Exercise details — Set out every line of the material below as a Markdown table, skipping blank lines. Use two columns, "Row" for the row number and "Line" for the text of that line.

Entries shown —
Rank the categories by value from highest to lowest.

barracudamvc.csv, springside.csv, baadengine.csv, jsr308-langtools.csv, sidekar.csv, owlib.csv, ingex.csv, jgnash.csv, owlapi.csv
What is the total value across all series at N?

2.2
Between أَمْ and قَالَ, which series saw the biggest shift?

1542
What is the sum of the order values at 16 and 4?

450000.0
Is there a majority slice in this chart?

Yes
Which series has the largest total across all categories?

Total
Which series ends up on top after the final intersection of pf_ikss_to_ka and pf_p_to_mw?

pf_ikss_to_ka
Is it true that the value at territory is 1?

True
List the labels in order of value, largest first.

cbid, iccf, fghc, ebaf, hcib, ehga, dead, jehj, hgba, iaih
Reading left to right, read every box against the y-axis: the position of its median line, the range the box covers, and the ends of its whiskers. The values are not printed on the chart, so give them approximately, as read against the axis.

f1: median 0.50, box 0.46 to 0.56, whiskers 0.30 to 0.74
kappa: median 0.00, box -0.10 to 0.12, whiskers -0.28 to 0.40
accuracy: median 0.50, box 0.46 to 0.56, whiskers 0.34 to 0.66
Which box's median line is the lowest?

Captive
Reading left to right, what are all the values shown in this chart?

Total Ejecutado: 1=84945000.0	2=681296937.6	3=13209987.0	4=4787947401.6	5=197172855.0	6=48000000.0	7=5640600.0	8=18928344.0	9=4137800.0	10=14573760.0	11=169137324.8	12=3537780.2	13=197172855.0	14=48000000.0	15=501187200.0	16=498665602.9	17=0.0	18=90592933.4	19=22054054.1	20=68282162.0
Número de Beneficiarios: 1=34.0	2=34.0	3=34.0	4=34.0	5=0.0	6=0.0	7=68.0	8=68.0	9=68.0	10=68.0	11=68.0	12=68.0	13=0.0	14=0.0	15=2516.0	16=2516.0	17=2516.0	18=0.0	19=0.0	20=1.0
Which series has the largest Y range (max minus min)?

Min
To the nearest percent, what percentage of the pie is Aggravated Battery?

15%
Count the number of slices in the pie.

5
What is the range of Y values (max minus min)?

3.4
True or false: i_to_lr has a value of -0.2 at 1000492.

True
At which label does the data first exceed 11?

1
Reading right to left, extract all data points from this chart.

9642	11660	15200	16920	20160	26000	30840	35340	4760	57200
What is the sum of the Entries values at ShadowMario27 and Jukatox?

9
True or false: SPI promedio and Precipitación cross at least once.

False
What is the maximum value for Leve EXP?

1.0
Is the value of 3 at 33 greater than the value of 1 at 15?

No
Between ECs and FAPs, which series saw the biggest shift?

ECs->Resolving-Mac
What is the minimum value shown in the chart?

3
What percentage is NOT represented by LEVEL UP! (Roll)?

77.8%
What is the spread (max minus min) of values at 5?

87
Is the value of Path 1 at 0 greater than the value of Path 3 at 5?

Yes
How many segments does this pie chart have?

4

Response for this exercise —
| Row | Line |
|---|---|
| 1 | Rank the categories by value from highest to lowest. |
| 2 | barracudamvc.csv, springside.csv, baadengine.csv, jsr308-langtools.csv, sidekar.csv, owlib.csv, ingex.csv, jgnash.csv, owlapi.csv |
| 3 | What is the total value across all series at N? |
| 4 | 2.2 |
| 5 | Between أَمْ and قَالَ, which series saw the biggest shift? |
| 6 | 1542 |
| 7 | What is the sum of the order values at 16 and 4? |
| 8 | 450000.0 |
| 9 | Is there a majority slice in this chart? |
| 10 | Yes |
| 11 | Which series has the largest total across all categories? |
| 12 | Total |
| 13 | Which series ends up on top after the final intersection of pf_ikss_to_ka and pf_p_to_mw? |
| 14 | pf_ikss_to_ka |
| 15 | Is it true that the value at territory is 1? |
| 16 | True |
| 17 | List the labels in order of value, largest first. |
| 18 | cbid, iccf, fghc, ebaf, hcib, ehga, dead, jehj, hgba, iaih |
| 19 | Reading left to right, read every box against the y-axis: the position of its median line, the range the box covers, and the ends of its whiskers. The values are not printed on the chart, so give them approximately, as read against the axis. |
| 20 | f1: median 0.50, box 0.46 to 0.56, whiskers 0.30 to 0.74 |
| 21 | kappa: median 0.00, box -0.10 to 0.12, whiskers -0.28 to 0.40 |
| 22 | accuracy: median 0.50, box 0.46 to 0.56, whiskers 0.34 to 0.66 |
| 23 | Which box's median line is the lowest? |
| 24 | Captive |
| 25 | Reading left to right, what are all the values shown in this chart? |
| 26 | Total Ejecutado: 1=84945000.0	2=681296937.6	3=13209987.0	4=4787947401.6	5=197172855.0	6=48000000.0	7=5640600.0	8=18928344.0	9=4137800.0	10=14573760.0	11=169137324.8	12=3537780.2	13=197172855.0	14=48000000.0	15=501187200.0	16=498665602.9	17=0.0	18=90592933.4	19=22054054.1	20=68282162.0 |
| 27 | Número de Beneficiarios: 1=34.0	2=34.0	3=34.0	4=34.0	5=0.0	6=0.0	7=68.0	8=68.0	9=68.0	10=68.0	11=68.0	12=68.0	13=0.0	14=0.0	15=2516.0	16=2516.0	17=2516.0	18=0.0	19=0.0	20=1.0 |
| 28 | Which series has the largest Y range (max minus min)? |
| 29 | Min |
| 30 | To the nearest percent, what percentage of the pie is Aggravated Battery? |
| 31 | 15% |
| 32 | Count the number of slices in the pie. |
| 33 | 5 |
| 34 | What is the range of Y values (max minus min)? |
| 35 | 3.4 |
| 36 | True or false: i_to_lr has a value of -0.2 at 1000492. |
| 37 | True |
| 38 | At which label does the data first exceed 11? |
| 39 | 1 |
| 40 | Reading right to left, extract all data points from this chart. |
| 41 | 9642	11660	15200	16920	20160	26000	30840	35340	4760	57200 |
| 42 | What is the sum of the Entries values at ShadowMario27 and Jukatox? |
| 43 | 9 |
| 44 | True or false: SPI promedio and Precipitación cross at least once. |
| 45 | False |
| 46 | What is the maximum value for Leve EXP? |
| 47 | 1.0 |
| 48 | Is the value of 3 at 33 greater than the value of 1 at 15? |
| 49 | No |
| 50 | Between ECs and FAPs, which series saw the biggest shift? |
| 51 | ECs->Resolving-Mac |
| 52 | What is the minimum value shown in the chart? |
| 53 | 3 |
| 54 | What percentage is NOT represented by LEVEL UP! (Roll)? |
| 55 | 77.8% |
| 56 | What is the spread (max minus min) of values at 5? |
| 57 | 87 |
| 58 | Is the value of Path 1 at 0 greater than the value of Path 3 at 5? |
| 59 | Yes |
| 60 | How many segments does this pie chart have? |
| 61 | 4 |